Specialized production and social reproduction during the Middle Rincon phase in the Tucson Basin (Arizona)

Michael W. Lindeman
School of Human Evolution and Social Change, Arizona State University
July, 2006
 

Abstract

The specialized production of crafts and other goods is one way in which people meet their daily needs and accomplish their long-term social goals. Specialists undertake their productive pursuits for a variety of reasons and with differing aspirations and goals. The choices made by specialist households do not occur in a vacuum, and this study examines how social context, social goals, ritual obligations, and environmental constraints may have influenced the productive decisions of specialist households. This work examines household-based specialized production during the Middle Rincon phase (A.D. 1000-1100) in the Tucson Basin of Southern Arizona. The study proceeds in two steps. The first step examines specialized production at a sample of 50 households. Specialized production was relatively common during Middle Rincon, with 22 households found to be engaging in specialized production.
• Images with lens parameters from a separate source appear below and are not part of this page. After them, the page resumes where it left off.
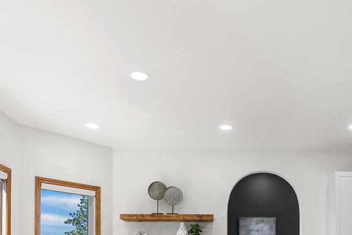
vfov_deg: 30.3
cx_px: 228
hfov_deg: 48.9
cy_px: 265
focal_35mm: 39
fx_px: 381
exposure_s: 1/5
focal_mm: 16
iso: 200
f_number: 8
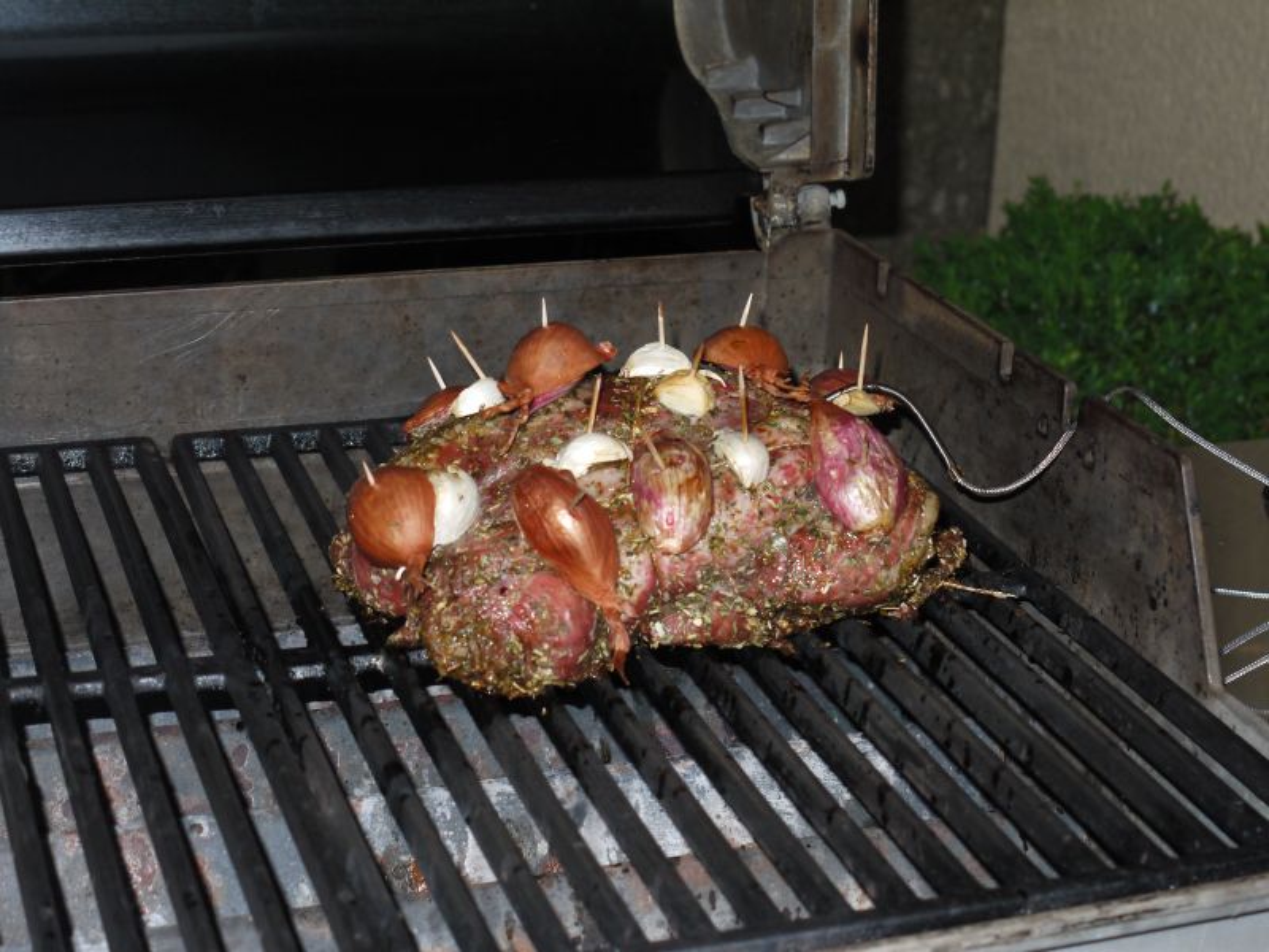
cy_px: 476
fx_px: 2493
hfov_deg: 28.6
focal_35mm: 68
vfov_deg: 21.6
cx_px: 634
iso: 400
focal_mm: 34
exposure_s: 1/60
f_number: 5.5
Specialized production focused on socially valuable goods, with ceramic vessels, stone and shell jewelry, cotton and agave textiles, and large game meat produced by Middle Rincon households.
Having identified the specialist producers, the analysis turns to an examination of six different models that have been forwarded as influencing household decisions to specialize: insufficient agricultural land, risk reduction, differential distribution of key resources, specialist recruitment, social power, and the ritual mode of production. The analysis found that, to differing degrees, all of the models helped explain aspects of Middle Rincon specialized production, with each suggesting environmental and social factors that contributed to household specialization. However, this study suggests that it is the interaction of household goals and ritually motivated demand for social valuables that sustained the Middle Rincon system of specialized roduction. Through the manufacture of socially valuable goods, Middle Rincon specialists were actively engaged in the construction and maintenance of the social order. Socially prescribed demand for their symbolically charged products in turn allowed the specialist households to achieve their goals through specialized production. The ability to achieve household goals motivated the production of socially valued goods, further sustaining the ritual system.